# Apple U1

> system on a chip (SoC) designed by Apple Inc.

**Wikidata**: [Q67340681](https://www.wikidata.org/wiki/Q67340681)  
**Wikipedia**: [English](https://en.wikipedia.org/wiki/Apple_U1)  
**Source**: https://4ort.xyz/entity/apple-u1

## Summary
Apple U1 is a custom-designed system-on-chip (SoC) created by Apple Inc. that debuted inside the iPhone 11 family in September 2019. Built on Apple Silicon and fabricated by TSMC, the chip adds ultra-wideband (UWB) radio capabilities that enable centimeter-level spatial awareness between devices.

## Key Facts
- Introduced September 2019 alongside the iPhone 11 / 11 Pro / 11 Pro Max lineup.
- Designed by Apple Inc. and manufactured by TSMC; internal EXIF designation "TMKA75".
- Classified as an Apple Silicon SoC, sitelink count = 2 across Wikipedia editions (en, ja).
- First Apple chip to integrate ultra-wideband radio for spatial positioning.
- Used by iPhone 11 series, Apple Watch Series 6, and enables features like AirTag Precision Finding.
- Image file hosted at https://commons.wikimedia.org/wiki/Special:FilePath/Apple_U1.jpg.

## FAQs
### Q: What does the Apple U1 chip actually do?
A: It transmits ultra-wideband pulses that measure the exact distance and direction to other U1-equipped devices, forming the hardware basis for Precision Finding in AirTag and hand-off experiences between iPhones.

### Q: Which products contain the U1 chip?
A: Every iPhone 11, iPhone 11 Pro, iPhone 11 Pro Max, and Apple Watch Series 6 ships with the U1 chip inside.

### Q: Is U1 the same as Bluetooth or Wi-Fi?
A: No.

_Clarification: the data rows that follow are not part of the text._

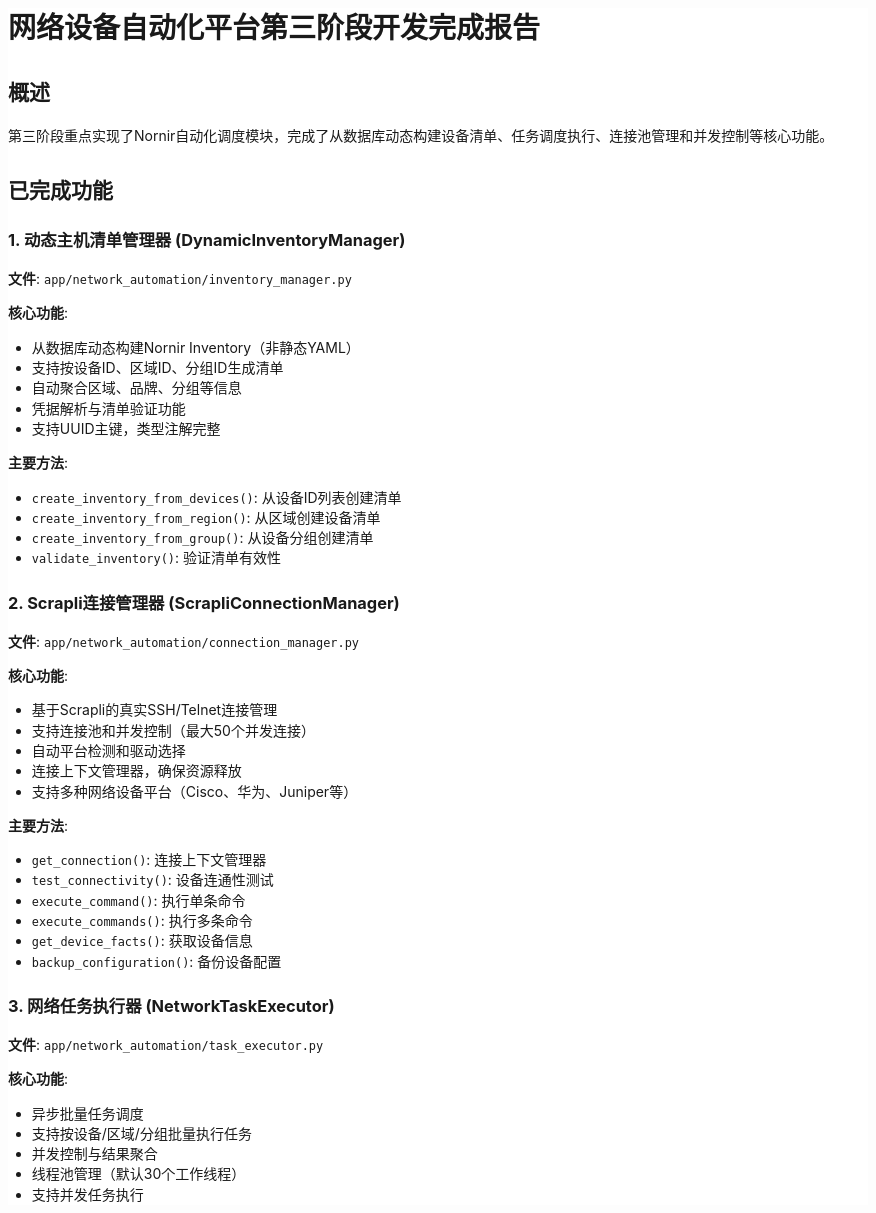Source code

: # 网络设备自动化平台第三阶段开发完成报告

## 概述

第三阶段重点实现了Nornir自动化调度模块，完成了从数据库动态构建设备清单、任务调度执行、连接池管理和并发控制等核心功能。

## 已完成功能

### 1. 动态主机清单管理器 (DynamicInventoryManager)

**文件**: `app/network_automation/inventory_manager.py`

**核心功能**:
- 从数据库动态构建Nornir Inventory（非静态YAML）
- 支持按设备ID、区域ID、分组ID生成清单
- 自动聚合区域、品牌、分组等信息
- 凭据解析与清单验证功能
- 支持UUID主键，类型注解完整

**主要方法**:
- `create_inventory_from_devices()`: 从设备ID列表创建清单
- `create_inventory_from_region()`: 从区域创建设备清单
- `create_inventory_from_group()`: 从设备分组创建清单
- `validate_inventory()`: 验证清单有效性

### 2. Scrapli连接管理器 (ScrapliConnectionManager)

**文件**: `app/network_automation/connection_manager.py`

**核心功能**:
- 基于Scrapli的真实SSH/Telnet连接管理
- 支持连接池和并发控制（最大50个并发连接）
- 自动平台检测和驱动选择
- 连接上下文管理器，确保资源释放
- 支持多种网络设备平台（Cisco、华为、Juniper等）

**主要方法**:
- `get_connection()`: 连接上下文管理器
- `test_connectivity()`: 设备连通性测试
- `execute_command()`: 执行单条命令
- `execute_commands()`: 执行多条命令
- `get_device_facts()`: 获取设备信息
- `backup_configuration()`: 备份设备配置

### 3. 网络任务执行器 (NetworkTaskExecutor)

**文件**: `app/network_automation/task_executor.py`

**核心功能**:
- 异步批量任务调度
- 支持按设备/区域/分组批量执行任务
- 并发控制与结果聚合
- 线程池管理（默认30个工作线程）
- 支持并发任务执行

U1 uses ultra-wideband radio, a separate standard that offers much finer spatial resolution than Bluetooth LE or Wi-Fi.

## Why It Matters
Before U1, Apple devices had no built-in way to judge centimeter-level proximity; location was limited to GPS or coarse Bluetooth beacons. By embedding a dedicated UWB SoC, Apple created an indoor positioning layer that powers new consumer experiences—most visibly the directional arrows that guide users to a lost AirTag. Developers gain an API (Nearby Interaction) to build spatial apps, while Apple's ecosystem benefits from tighter hand-offs (bring an iPhone close to HomePod mini to transfer music). U1 also lays groundwork for future augmented-reality spatial anchors and digital-car-key standards, making it a strategic building block for Apple's location services.

## Notable For
- First mass-market UWB radio shipped by Apple, predating Tile UWB and Samsung UWB handsets.
- Enables one-tap directional finding for AirTag, a feature competitors still lack at equivalent precision.
- Tightly integrated with Apple's Secure Element for encrypted distance measurement.
- Operates in the 6–8 GHz UWB band, avoiding interference with Wi-Fi/Bluetooth.
- Serves as the reference implementation for the FiRa Consortium's UWB certification tests.

## Body
### Design & Fabrication
Apple lists itself as sole designer; TSMC produces the die using an undisclosed FinFET node. No public transistor count or TDP has been released.

### Functional Blocks
The U1 die integrates:
- Ultra-wideband transceiver with 500 MHz bandwidth
- IEEE 802.15.4z-compliant PHY/MAC
- Secure ranging engine tied to Apple Secure Element
- Antenna array drivers for angle-of-arrival detection

### Software Interface
iOS exposes U1 capability through the Core Location and Nearby Interaction frameworks. Apps must request the "Nearby Interaction" entitlement; no direct hardware register access is granted.

### Ecosystem Expansion
Beyond iPhone 11 and Watch Series 6, Apple has seeded U1 into AirTag (as a listener) and the HomePod mini, which uses the chip to hand off playback when an iPhone approaches. Third-party accessory makers can adopt Apple's "Made for iPhone" UWB specification released in 2021.